Trabajo sometiendo el material a operaciones sistemáticas sin prefigurar el resultado, vectorizando la escritura buscando producir un extrañamiento entre significante y significado. Así genero las bases que luego utilizo para dibujar a mano, también de forma sistemática: trazo, borro, copio, tacho, … todas operaciones asociadas a la idea escribir.

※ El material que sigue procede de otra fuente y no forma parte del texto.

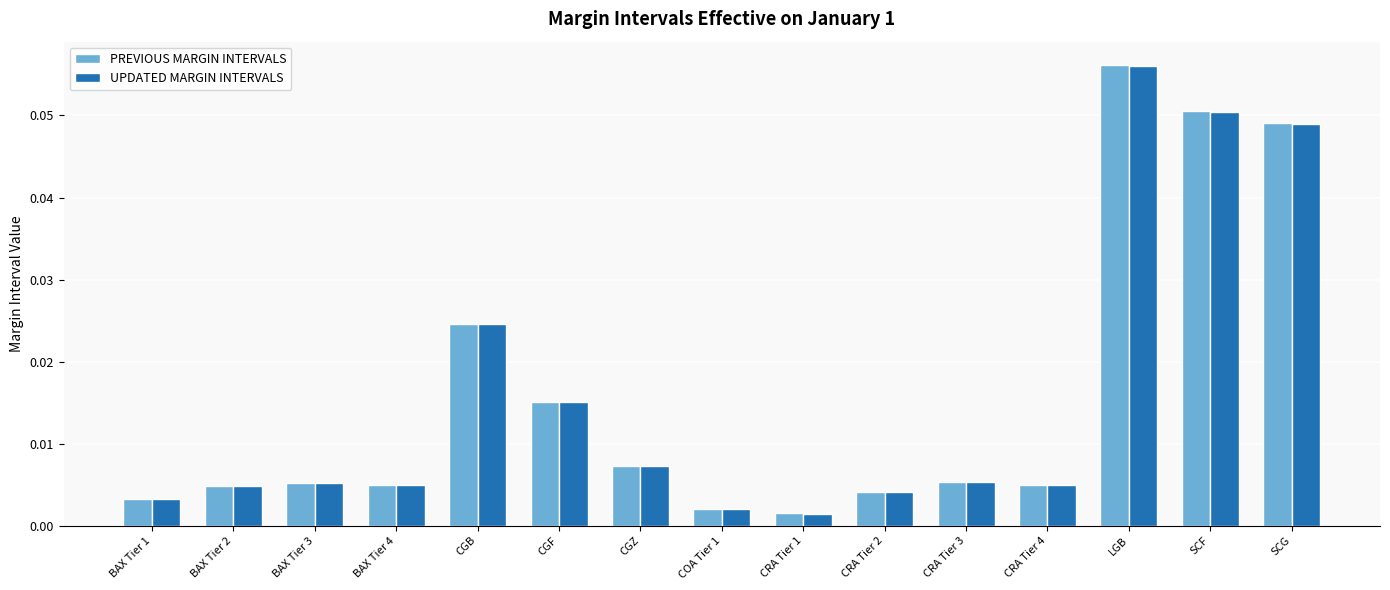

At which category is the sum across all series the highest?

LGB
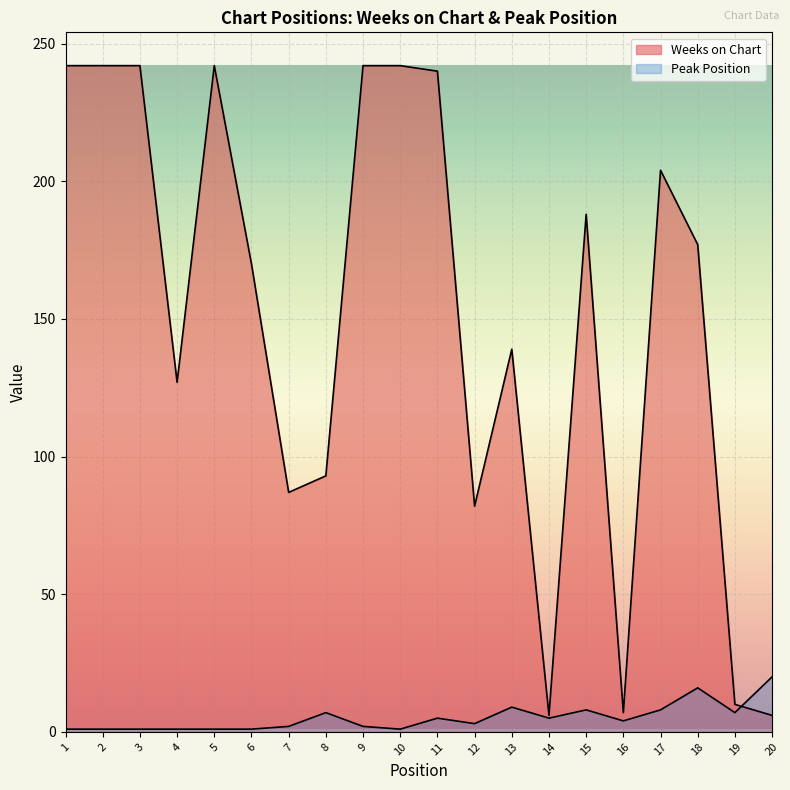

At which category is the sum across all series the highest?

11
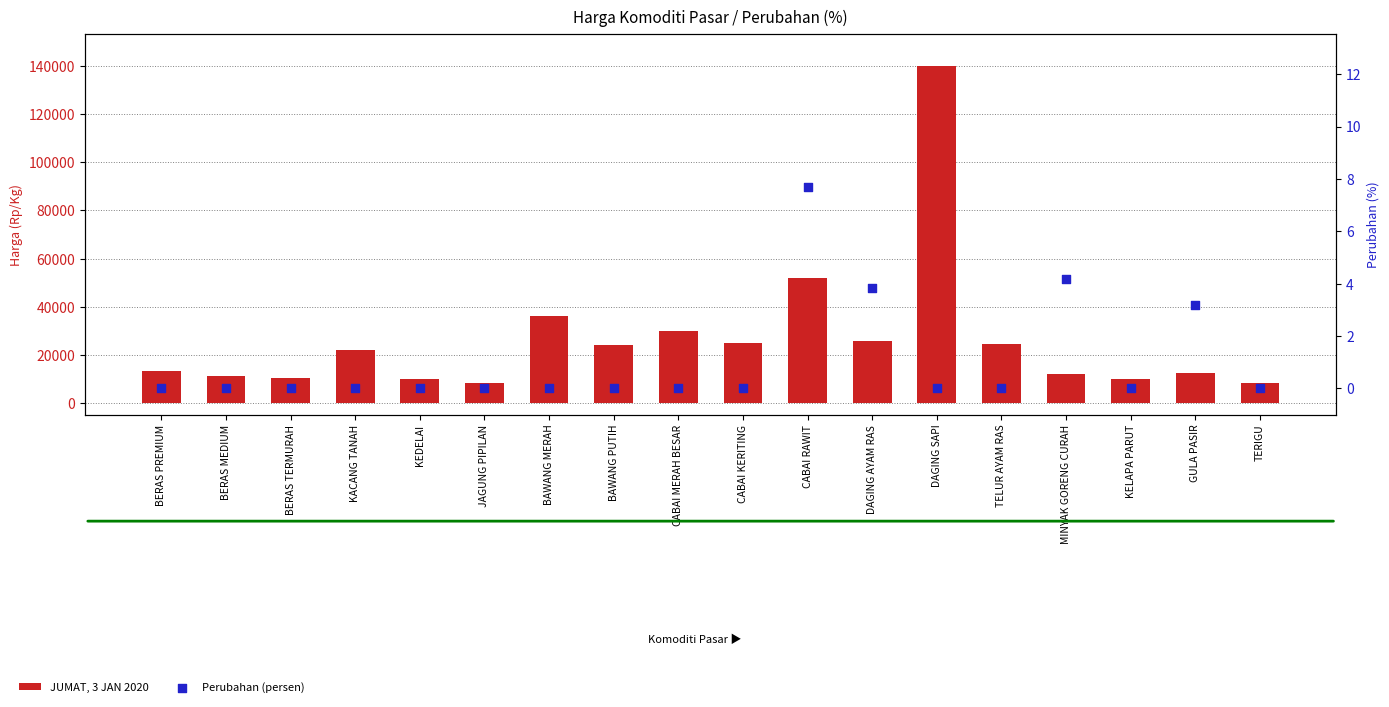

What is the total value across all series at TERIGU?

8500.0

Este circuito que va de la escritura de alguien desconocido, pasa por lo digital y vuelve a mi dibujo, revela algo oculto que excede lo que originalmente se quiso comunicar con la confianza de que, de alguna forma, ese dibujo está inscripto en la letra. Se trata de investigar de qué forma la escritura se convierte en dibujo, a partir de ciertas operaciones sistemáticas. Lo que surge no es entonces voluntario, sino que se encuentra a partir de las operaciones (digitales y manuales) a las que se somete a la escritura. Es el mecanismo el que revela el dibujo.